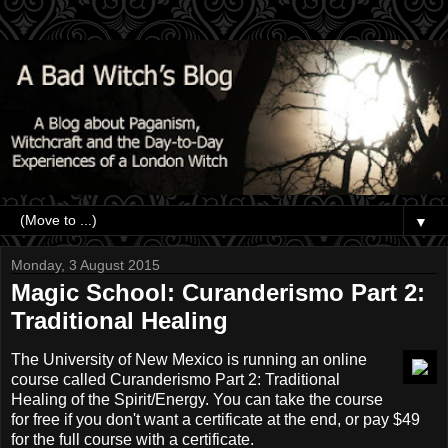
▼
Monday, 3 August 2015
Magic School: Curanderismo Part 2:
Traditional Healing
The University of New Mexico is running an online
course called Curanderismo Part 2: Traditional
Healing of the Spirit/Energy. You can take the course
for free if you don't want a certificate at the end, or pay $49
for the full course with a certificate.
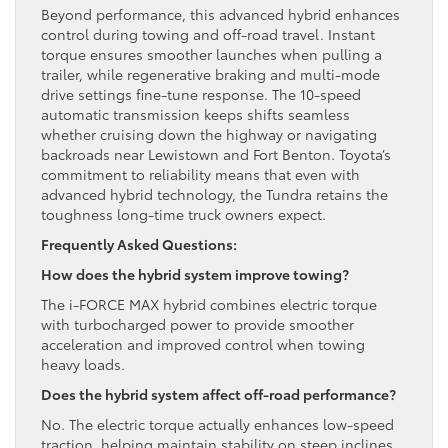
Beyond performance, this advanced hybrid enhances
control during towing and off-road travel. Instant
torque ensures smoother launches when pulling a
trailer, while regenerative braking and multi-mode
drive settings fine-tune response. The 10-speed
automatic transmission keeps shifts seamless
whether cruising down the highway or navigating
backroads near Lewistown and Fort Benton. Toyota’s
commitment to reliability means that even with
advanced hybrid technology, the Tundra retains the
toughness long-time truck owners expect.
Frequently Asked Questions:
How does the hybrid system improve towing?
The i-FORCE MAX hybrid combines electric torque
with turbocharged power to provide smoother
acceleration and improved control when towing
heavy loads.
Does the hybrid system affect off-road performance?
No. The electric torque actually enhances low-speed
traction, helping maintain stability on steep inclines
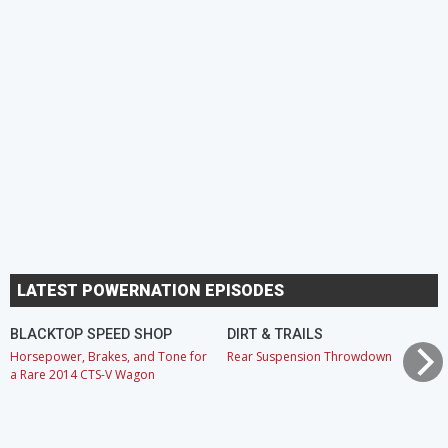
LATEST POWERNATION EPISODES
BLACKTOP SPEED SHOP
DIRT & TRAILS
Horsepower, Brakes, and Tone for
Rear Suspension Throwdown
a Rare 2014 CTS-V Wagon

.....

● **TASK OBJECTIVE**
In the entries above, find the line containing "for free if"; transcribe exactly that line and every line after it through the end, and only those, omitting pictures.

● **OUTPUT OF THE EXERCISE**
for free if you don't want a certificate at the end, or pay $49
for the full course with a certificate.
Beyond performance, this advanced hybrid enhances
control during towing and off-road travel. Instant
torque ensures smoother launches when pulling a
trailer, while regenerative braking and multi-mode
drive settings fine-tune response. The 10-speed
automatic transmission keeps shifts seamless
whether cruising down the highway or navigating
backroads near Lewistown and Fort Benton. Toyota’s
commitment to reliability means that even with
advanced hybrid technology, the Tundra retains the
toughness long-time truck owners expect.
Frequently Asked Questions:
How does the hybrid system improve towing?
The i-FORCE MAX hybrid combines electric torque
with turbocharged power to provide smoother
acceleration and improved control when towing
heavy loads.
Does the hybrid system affect off-road performance?
No. The electric torque actually enhances low-speed
traction, helping maintain stability on steep inclines
LATEST POWERNATION EPISODES
BLACKTOP SPEED SHOP
DIRT & TRAILS
Horsepower, Brakes, and Tone for
Rear Suspension Throwdown
a Rare 2014 CTS-V Wagon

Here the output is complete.